Kerry also emphasised the importance of having an effective anti-malware protection in place, as well as the use of techniques such as called sandboxing, which isolates unknown files and then analyses their behaviour to determine the files’ threat level.
Since humans are the main target of these attacks, some large organisations send “Phishing Simulation” emails to employees as an education tool in order to train them against cyber-attacks. “The objective is to educate them on how phishing emails hit targets and how a corporate network can be defended against such attacks. Anyone who clicks on the phishing link is brought to an employee training video to teach them how to avoid engaging with suspicious emails in the future,” he said.
Mirroring Kerry’s comments, James-Forbes May added that when it comes to training, “Be sure to involve senior managers and the C-level execs as these time-poor execs are often the worst offenders when it comes to clicking without thinking. Also, train part timers and consultants/partners/contractors. It doesn’t matter who clicks on that phishing link, it will be equally damaging.”
James also said that in addition to investing in the best email security tools and training staff, businesses should seriously consider using multi-factor authentication (MFA) because it will mean “the hackers can’t access accounts with just passwords, neutering their phishing efforts.”
Last but not least, Malwarebytes’ Jeff Hurmuses offered the following words of advice. “Never open any emails or links from unknown senders.

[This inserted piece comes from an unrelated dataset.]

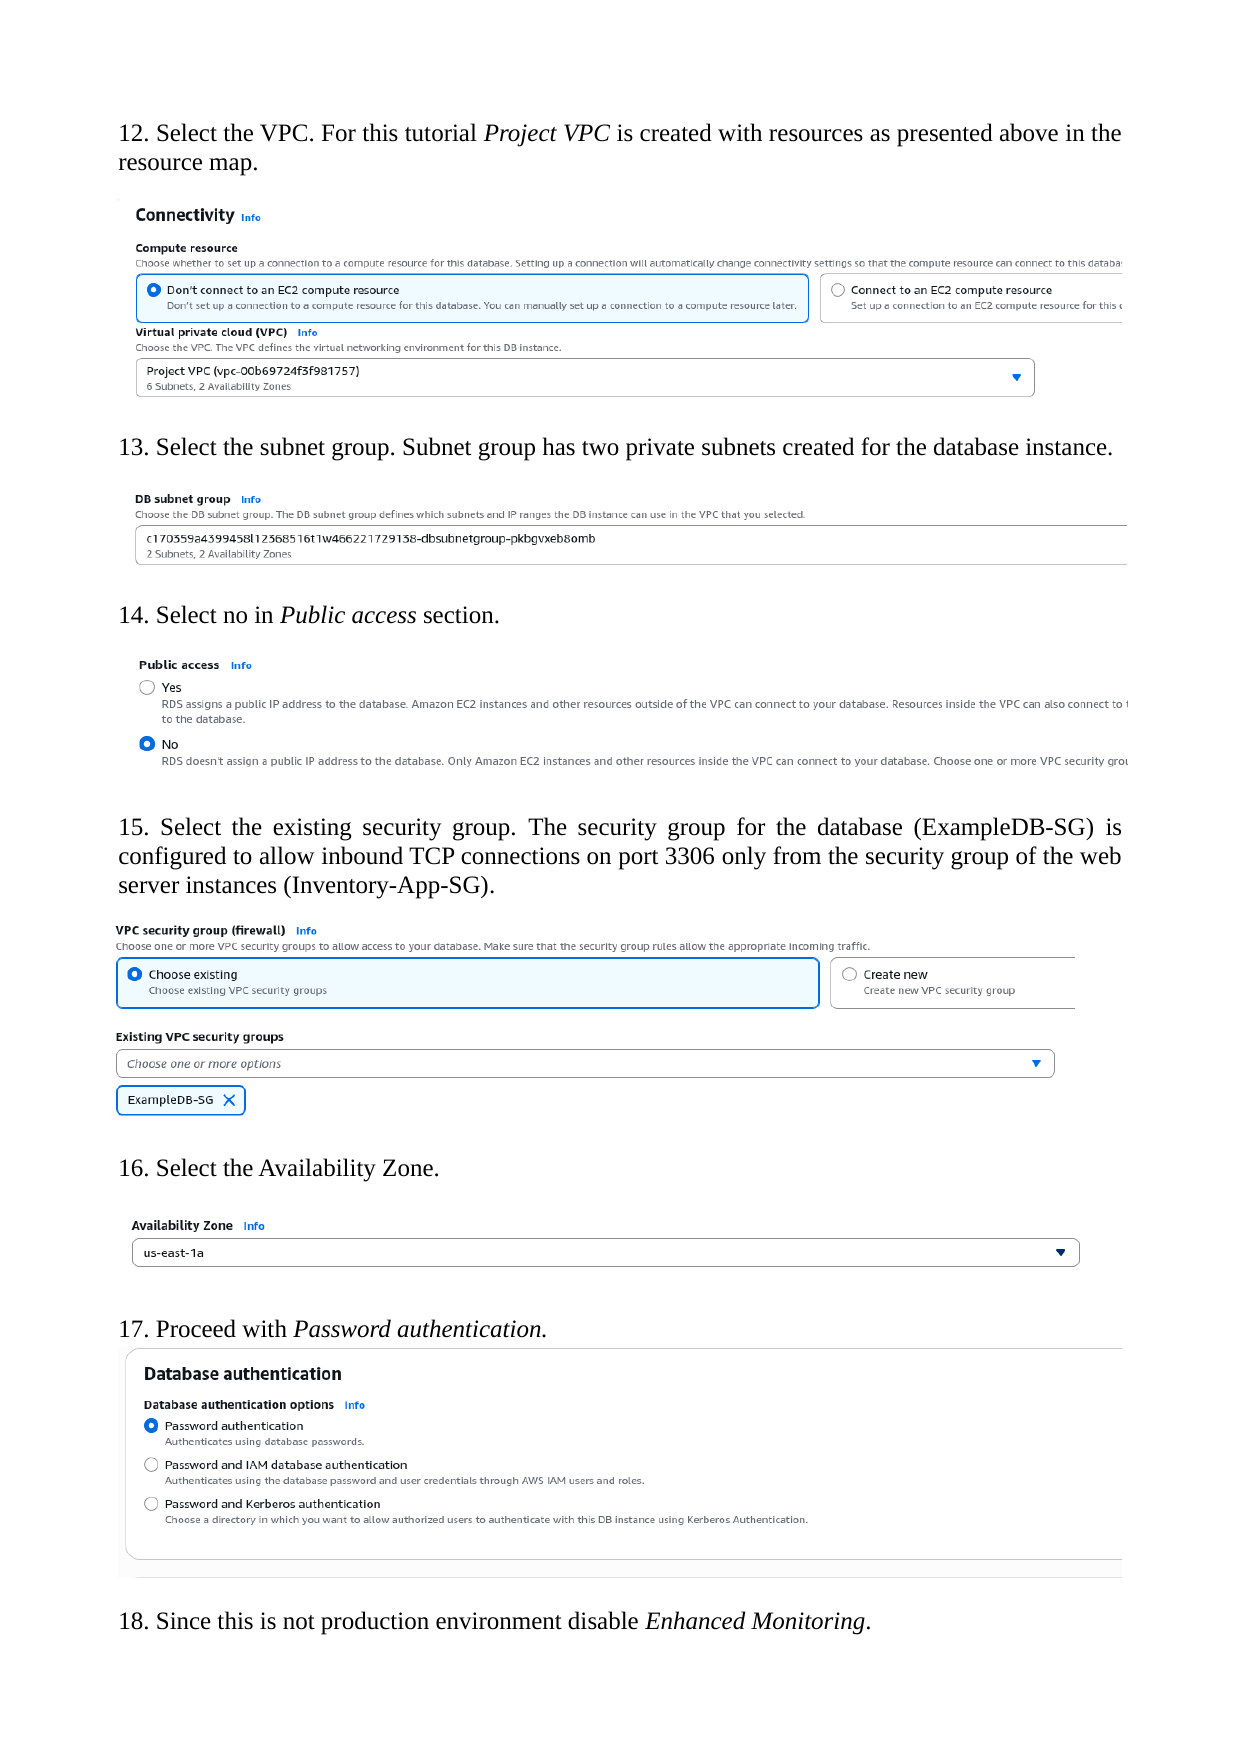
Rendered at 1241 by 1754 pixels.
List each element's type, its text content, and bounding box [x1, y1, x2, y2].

Keep up to date with the latest software patches to protect vulnerabilities from being exploited, stay vigilant and be up to date with the latest software.”
“Technology is advancing and there is heightened awareness about phishing attacks; at the same time, attackers are adapting to the trends and coming up with new ways to infiltrate network systems. By keeping security networks well protected, it can ensure better safety against unwanted phishing attacks.”